Outliner Software Forum RSS Feed Forum Posts Feed

Subscribe by Email

CRIMP Defined

 

Tip Jar

Chromebook for academic use: Dr Andus

View this topic | Back to topic list

Posted by Dr Andus
Jan 20, 2019 at 12:28 PM

 

Daly de Gagne wrote:
>So, I am thinking about using Papers, as Dr Andus is doing

Hi Daly,

This must be a misunderstanding. Sorry, if I gave you the wrong impression. I have not yet switched fully to Chrome OS for all my academic processes. I live in a schizophrenic situation, stuck between Windows and Chrome OS, with some processes in one or the other, or duplicated in both.

Also, the service I was thinking of switching to is Paperpile, not Papers (of which I don’t know anything about):

https://paperpile.com/

The thing about Paperpile is that it directly integrates into Google Docs, so it would be about replacing the MS Word + EndNote combo for me, with PDFs stored in Google Drive (rather than my Windows hard drive, as it is at the moment).

>Dr Andus, what would you suggest in
>terms of making the most of the Chromebook?

>Overall are you still satisfied with Chromebook? Do you have any advice
>on how to make the most of it?

Daly, it sounds like you’re more ahead in this process than I am. Unfortunately at the university where I work, we’re still stuck in the 20th century, generating and emailing around thousands of MS Word and Excel files daily for no good reason. Needing to clear my Outlook box because people knock it out by sending me big attachments is still a daily problem.

But I’m slowly plotting my escape (though a Windows machine will still be needed at some point in the process, where journals specifically demand a Word doc to be submitted, or to be able to collaborate with colleagues stuck in Word).

Anyway, the ideal situation of doing 90%+ of the academic processes (research, reading, writing etc.) would require a high-end and recent convertible Chromebook with a lot of processing power and RAM and with a stylus, coupled with a number of subscriptions of relevant services.

For collecting data, it would require Paperpile or similar, to reference files (PDF etc.) saved onto Google Drive. Though initially Google Keep (using the Keep Chrome extension) might also work for capturing URLs or quotes on the go, before further processing (to be put in Zettelkasten, for instance, or Paperpile).

WorkFlowy or similar (Dynalist) could serve as a meta dashboard for organising todos and links to files, to keep an overview of everything.

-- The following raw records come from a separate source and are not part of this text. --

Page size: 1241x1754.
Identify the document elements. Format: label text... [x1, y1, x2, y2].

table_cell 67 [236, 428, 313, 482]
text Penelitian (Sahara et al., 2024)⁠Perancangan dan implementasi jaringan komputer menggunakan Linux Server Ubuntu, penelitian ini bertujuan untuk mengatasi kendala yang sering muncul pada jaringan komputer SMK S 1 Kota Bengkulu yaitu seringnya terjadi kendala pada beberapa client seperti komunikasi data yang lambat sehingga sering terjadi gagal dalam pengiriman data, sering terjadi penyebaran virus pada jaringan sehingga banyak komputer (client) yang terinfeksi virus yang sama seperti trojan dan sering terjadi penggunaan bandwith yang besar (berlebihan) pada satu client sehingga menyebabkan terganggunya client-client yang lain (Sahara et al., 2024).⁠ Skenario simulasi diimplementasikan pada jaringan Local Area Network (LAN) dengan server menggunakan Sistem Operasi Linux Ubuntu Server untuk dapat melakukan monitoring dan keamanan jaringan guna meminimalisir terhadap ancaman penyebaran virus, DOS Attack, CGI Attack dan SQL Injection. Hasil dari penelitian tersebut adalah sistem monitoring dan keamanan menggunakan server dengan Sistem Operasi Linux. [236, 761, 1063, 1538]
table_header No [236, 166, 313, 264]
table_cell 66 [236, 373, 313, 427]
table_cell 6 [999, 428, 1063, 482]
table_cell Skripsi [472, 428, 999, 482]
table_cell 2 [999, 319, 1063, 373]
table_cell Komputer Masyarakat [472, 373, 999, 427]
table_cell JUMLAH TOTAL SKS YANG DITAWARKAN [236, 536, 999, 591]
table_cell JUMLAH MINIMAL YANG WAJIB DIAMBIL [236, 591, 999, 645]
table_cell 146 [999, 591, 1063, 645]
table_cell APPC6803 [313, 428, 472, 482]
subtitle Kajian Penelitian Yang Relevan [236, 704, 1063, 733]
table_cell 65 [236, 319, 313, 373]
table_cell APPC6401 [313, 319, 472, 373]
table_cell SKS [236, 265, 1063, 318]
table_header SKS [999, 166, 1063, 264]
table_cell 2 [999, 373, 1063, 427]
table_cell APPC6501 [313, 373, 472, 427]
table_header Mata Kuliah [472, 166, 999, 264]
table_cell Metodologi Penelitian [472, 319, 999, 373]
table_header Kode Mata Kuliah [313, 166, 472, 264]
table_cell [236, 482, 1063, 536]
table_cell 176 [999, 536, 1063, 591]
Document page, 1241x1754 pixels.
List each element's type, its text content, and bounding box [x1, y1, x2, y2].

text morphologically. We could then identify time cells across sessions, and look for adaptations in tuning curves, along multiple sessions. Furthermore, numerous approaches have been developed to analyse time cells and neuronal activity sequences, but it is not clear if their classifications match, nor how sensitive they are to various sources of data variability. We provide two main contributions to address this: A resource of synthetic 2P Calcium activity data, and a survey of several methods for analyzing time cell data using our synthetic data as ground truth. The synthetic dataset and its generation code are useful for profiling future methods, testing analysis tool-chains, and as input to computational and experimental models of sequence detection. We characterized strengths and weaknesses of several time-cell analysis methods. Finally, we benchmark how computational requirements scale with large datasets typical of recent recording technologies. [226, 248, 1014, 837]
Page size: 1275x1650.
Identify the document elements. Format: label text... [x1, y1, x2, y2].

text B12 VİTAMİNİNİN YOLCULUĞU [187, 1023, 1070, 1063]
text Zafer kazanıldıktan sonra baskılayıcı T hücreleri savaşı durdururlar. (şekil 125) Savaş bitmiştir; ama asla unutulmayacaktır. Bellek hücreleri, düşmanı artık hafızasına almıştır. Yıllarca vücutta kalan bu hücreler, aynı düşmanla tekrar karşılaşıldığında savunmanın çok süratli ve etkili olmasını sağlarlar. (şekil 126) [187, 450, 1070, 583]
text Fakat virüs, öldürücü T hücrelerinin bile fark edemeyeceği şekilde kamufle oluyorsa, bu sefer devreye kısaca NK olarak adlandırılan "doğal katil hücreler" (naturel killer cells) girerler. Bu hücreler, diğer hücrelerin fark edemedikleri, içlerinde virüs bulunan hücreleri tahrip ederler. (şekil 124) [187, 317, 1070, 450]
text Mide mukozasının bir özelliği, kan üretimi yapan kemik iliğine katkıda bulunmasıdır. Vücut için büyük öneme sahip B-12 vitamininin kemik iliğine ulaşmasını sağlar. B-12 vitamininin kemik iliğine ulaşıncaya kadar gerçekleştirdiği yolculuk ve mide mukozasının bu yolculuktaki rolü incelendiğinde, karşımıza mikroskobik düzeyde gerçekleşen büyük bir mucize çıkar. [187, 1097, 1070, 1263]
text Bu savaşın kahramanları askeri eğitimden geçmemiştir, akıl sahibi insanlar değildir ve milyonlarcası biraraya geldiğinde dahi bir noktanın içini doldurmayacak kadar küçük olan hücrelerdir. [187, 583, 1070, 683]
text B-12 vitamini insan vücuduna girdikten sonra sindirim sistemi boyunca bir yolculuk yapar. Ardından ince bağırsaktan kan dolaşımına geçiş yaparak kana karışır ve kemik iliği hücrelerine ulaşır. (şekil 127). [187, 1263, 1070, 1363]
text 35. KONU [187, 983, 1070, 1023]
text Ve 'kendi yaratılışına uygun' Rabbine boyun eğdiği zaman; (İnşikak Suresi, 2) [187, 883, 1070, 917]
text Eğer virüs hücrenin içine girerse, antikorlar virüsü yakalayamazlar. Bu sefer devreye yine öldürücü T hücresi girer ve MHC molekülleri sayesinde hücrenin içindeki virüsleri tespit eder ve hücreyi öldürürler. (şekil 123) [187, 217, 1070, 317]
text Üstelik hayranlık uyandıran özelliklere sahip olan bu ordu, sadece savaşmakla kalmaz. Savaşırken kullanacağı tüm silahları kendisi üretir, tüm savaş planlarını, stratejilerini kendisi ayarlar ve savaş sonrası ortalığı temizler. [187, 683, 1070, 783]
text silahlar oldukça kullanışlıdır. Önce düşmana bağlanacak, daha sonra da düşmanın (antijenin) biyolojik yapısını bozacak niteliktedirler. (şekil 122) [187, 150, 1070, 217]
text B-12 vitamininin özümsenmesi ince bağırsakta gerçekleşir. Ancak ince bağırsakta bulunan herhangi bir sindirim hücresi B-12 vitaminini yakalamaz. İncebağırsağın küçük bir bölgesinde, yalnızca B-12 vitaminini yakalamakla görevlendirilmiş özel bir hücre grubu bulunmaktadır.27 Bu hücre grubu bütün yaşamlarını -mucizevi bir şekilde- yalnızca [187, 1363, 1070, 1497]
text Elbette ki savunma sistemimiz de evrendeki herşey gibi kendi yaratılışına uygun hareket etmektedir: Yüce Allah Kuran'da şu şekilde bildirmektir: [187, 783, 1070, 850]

For reading and annotating PDFs, I’d use the Chromebook in tablet mode, with the stylus, using the Kami web app, then exporting the annotated files and storing them on Google Drive.

For reading notes (as a Zettelkasten), I’d set up Dokuwiki hosted by an external service (e.g. A2 Hosting), so I could link to entries from WorkFlowy and link to PDFs stored on Google Drive.

For outlining I’d use my usual tools, WorkFlowy, Gingko, MindMup, Bubbl.us, and Keep (for selecting and ordering quotes and notes for writing-up). Also Keep and Squid (Android) for any handwritten notes or drawings (with the stylus).

For writing up, I would use Google Doc with a nice distraction-free midnight theme (using the “Distraction Free Mode” Chrome extension), using Keep in the sliding side panel for any selected notes or quotes to refer to, and Paperpile to do any academic referencing.

As I said, the very final formatting (for a given journal style) may still need to happen in Windows in MS Word, but that would be post-production I can live with.

While the above approach may sound complicated, the upside is that most of these services are very fast, they would be each just a Chrome tab away from each other, all backed up online (so not vulnerable to local failure or theft), directly linkable to each other via URLs, in the superfast environment of Chrome OS.

Yesterday I tried dictating into Google Doc on a Chromebook, and I was blown away by how much faster and less hassle it was than doing it in the latest version of Dragon Naturallyspeaking (which cost me a huge amount over the years) on my Windows laptop.

Unfortunately the above system is still mostly a fantasy because I haven’t had the time to set all of it up yet, though most of the pieces are in place, and I have been using them, but not in a fully integrated, seamless way.

Another benefit of the above system is that it would be OS agnostic still, so one could still carry on using it while being forced to use Windows or other OS, on account of it being web-based and operable from a browser.

Daly, thanks for asking, as it helped me clarify some of my thoughts about it and get me a step closer to turning this fantasy into reality :)

If ReadCube Papers works for you though, then that’s great, as it means there is yet another way to do all this on a Chromebook.